In the Digital Age, Quota Attainment is an Analog Measure of Productivity
The role of sales is to connect buyers with sellers of goods and services. Given we all now live in a digital world, the sales process has adapted accordingly. Just look at the success online retailers such as Amazon and eBay have achieved to see that the digitization of the purchase process is here to stay. Given all the new and amazing ways the digital world now lets us communicate and complete purchases online, new sales skills and techniques have become more effective than others, including the use of social media, email, chat rooms and video conferencing to build relationships, trust and sales orders. Core strategies remain viable, but the path to execution has gone digital.

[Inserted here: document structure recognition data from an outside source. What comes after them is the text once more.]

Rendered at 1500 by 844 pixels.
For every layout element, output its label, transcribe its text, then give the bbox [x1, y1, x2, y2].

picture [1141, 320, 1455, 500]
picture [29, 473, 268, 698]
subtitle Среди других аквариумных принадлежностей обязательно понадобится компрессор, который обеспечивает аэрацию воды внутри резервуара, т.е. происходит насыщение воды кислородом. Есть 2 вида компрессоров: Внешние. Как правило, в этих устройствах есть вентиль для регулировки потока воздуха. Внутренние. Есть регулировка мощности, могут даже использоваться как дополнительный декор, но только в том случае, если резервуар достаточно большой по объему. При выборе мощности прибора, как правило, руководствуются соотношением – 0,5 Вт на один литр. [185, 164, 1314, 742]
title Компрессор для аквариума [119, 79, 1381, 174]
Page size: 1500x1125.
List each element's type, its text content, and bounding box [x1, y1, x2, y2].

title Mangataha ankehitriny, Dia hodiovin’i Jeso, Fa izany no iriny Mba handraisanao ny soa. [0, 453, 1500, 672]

Sales performance has historically been measured by one primary metric: quota attainment. Sales management is given a sales target value, at which point a quota goal is (over) assigned to each rep to make the annual plan. Sales quota attainment isn’t going away as a metric. But, it does have a few shortcomings as a measure of productivity.
Quota Attainment Doesn't Offer any Future Insights
Quota attainment is a lagging vs. a leading indicator. What this means is that a quota “score” is only revealed after a sale has been recorded. It is more a measure of record than productivity or effectiveness. In the same way race results are only revealed at the finish line, this information doesn’t tell you how to win the race. Those involved in longer sales cycles might be engaged in sales activities for a year or more before problems become evident. By then, too much time has been lost, representing substantial lost sales opportunities.

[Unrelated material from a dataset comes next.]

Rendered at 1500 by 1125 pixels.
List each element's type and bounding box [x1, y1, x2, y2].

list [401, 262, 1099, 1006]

Another problem with quota attainment as a measure of sales performance is the fact that teams are often supported by one or two "rock star" performers, achieving 200 or 300 percent of their quota attainment. But what about the rest of the team? How can you best asses their contribution to your overall success? What about non-quota bearing staff, such as those working in operations? How do you measure their contribution? Then, what about the sales manager’s productivity – beyond the overall output of the team? This can be an abstract measurement process that is difficult to understand. And, even harder to coach. A better approach is needed, lifting the sales profession out of the analog and into the digital age
Digital as a Real-time Performance Measure
One theme of the digital world is that of speed, transparency and collaboration. Digital makes it possible to live in an online world where “zeros and ones” can be used to share communications to anyone, anywhere. In such a digitized world, how do you measure sales performance, in real-time?

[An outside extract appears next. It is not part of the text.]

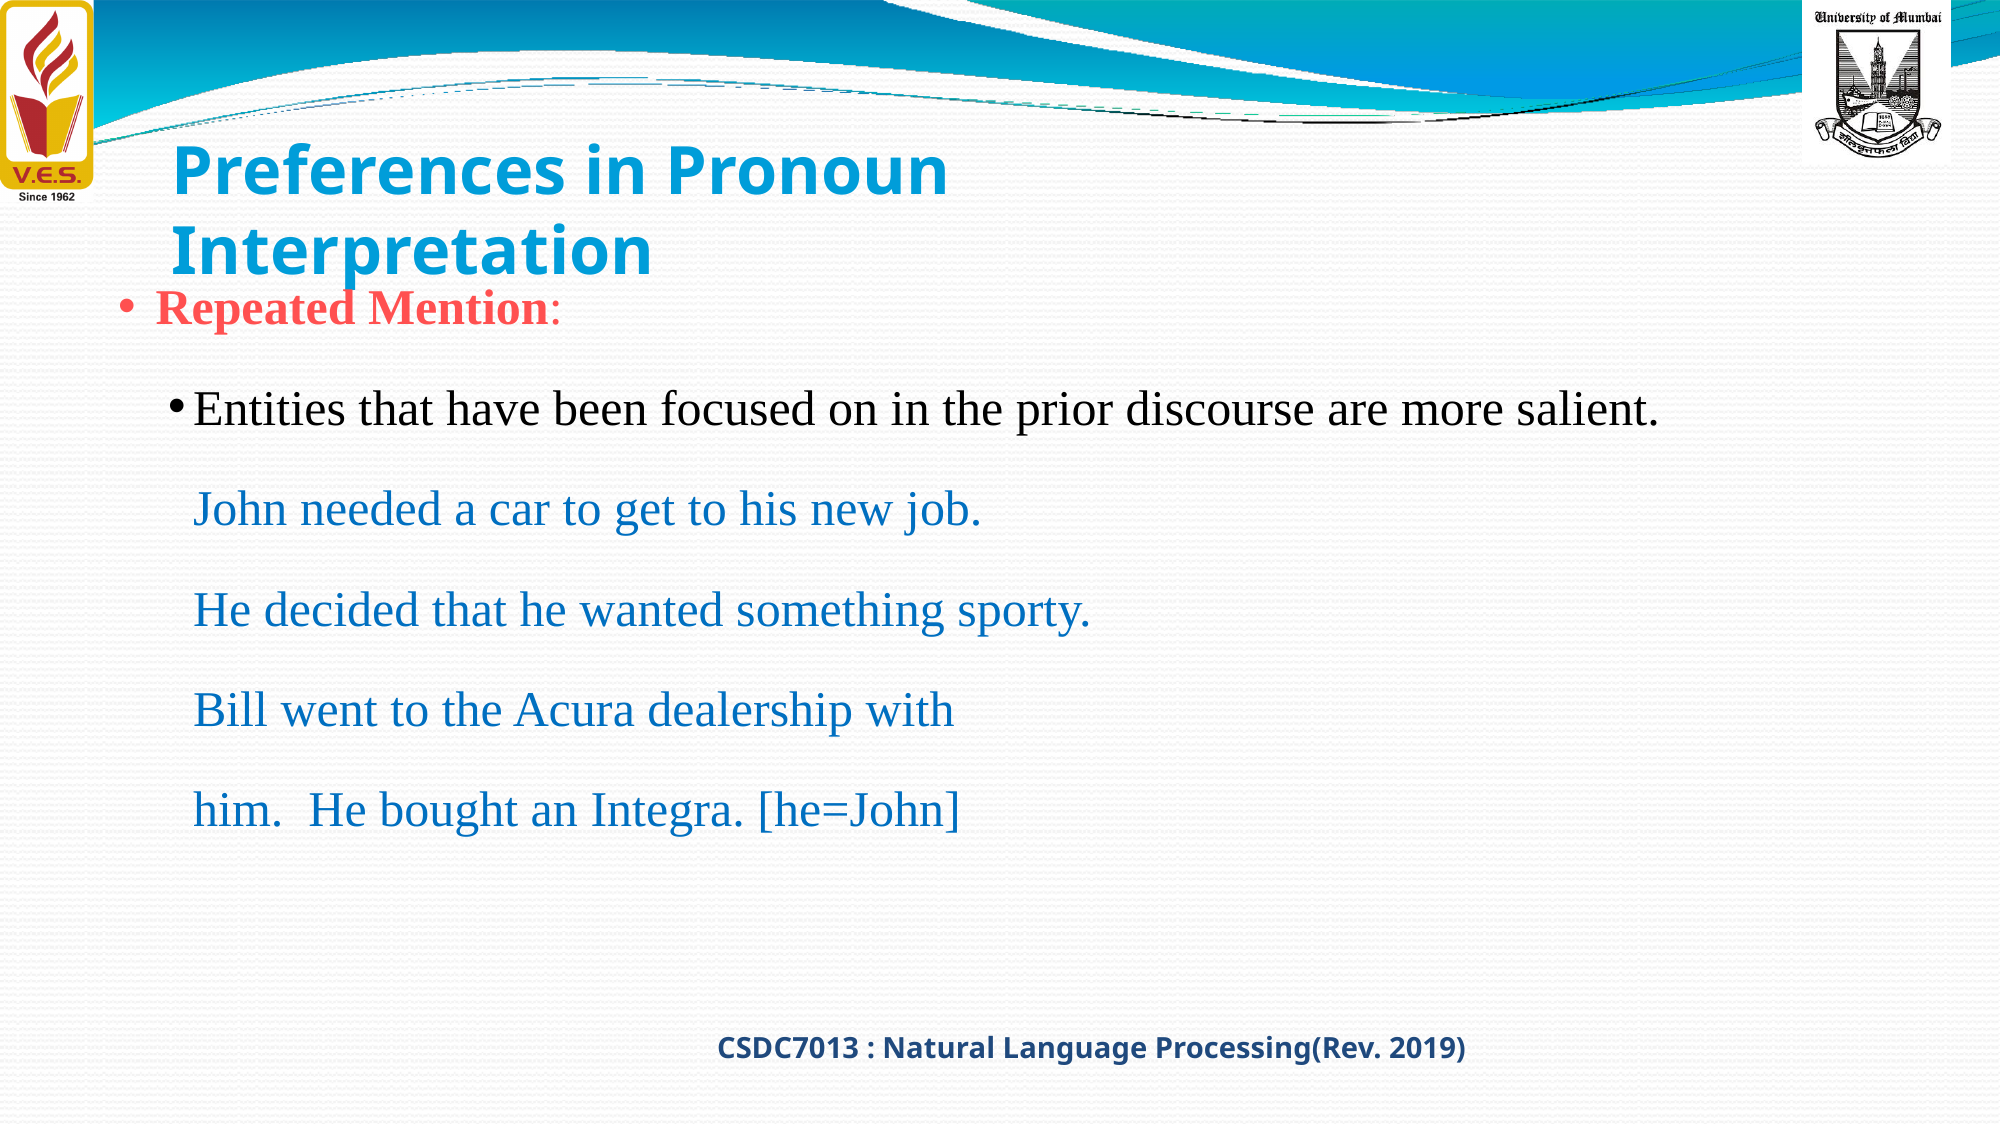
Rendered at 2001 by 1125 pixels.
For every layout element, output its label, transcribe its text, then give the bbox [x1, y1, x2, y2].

text_box Repeated Mention: Entities that have been focused on in the prior discourse are more salient. John needed a car to get to his new job. He decided that he wanted something sporty. Bill went to the Acura dealership with him. He bought an Integra. [he=John] [116, 272, 1697, 837]
picture [0, 0, 2001, 1125]
title Preferences in Pronoun Interpretation [169, 126, 1328, 272]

The answer is through a digital sales management platform – one such as what Prodoscore offers. This platform connects seamlessly to each of the digital tools a salesperson uses while living in our digital age. This intelligence can be used to coach improvement and increase closing percentages – all of which are now heavily reliant upon digital tools. Measure the use of digital tools, and you can gain insights into digital sales performance and effectiveness.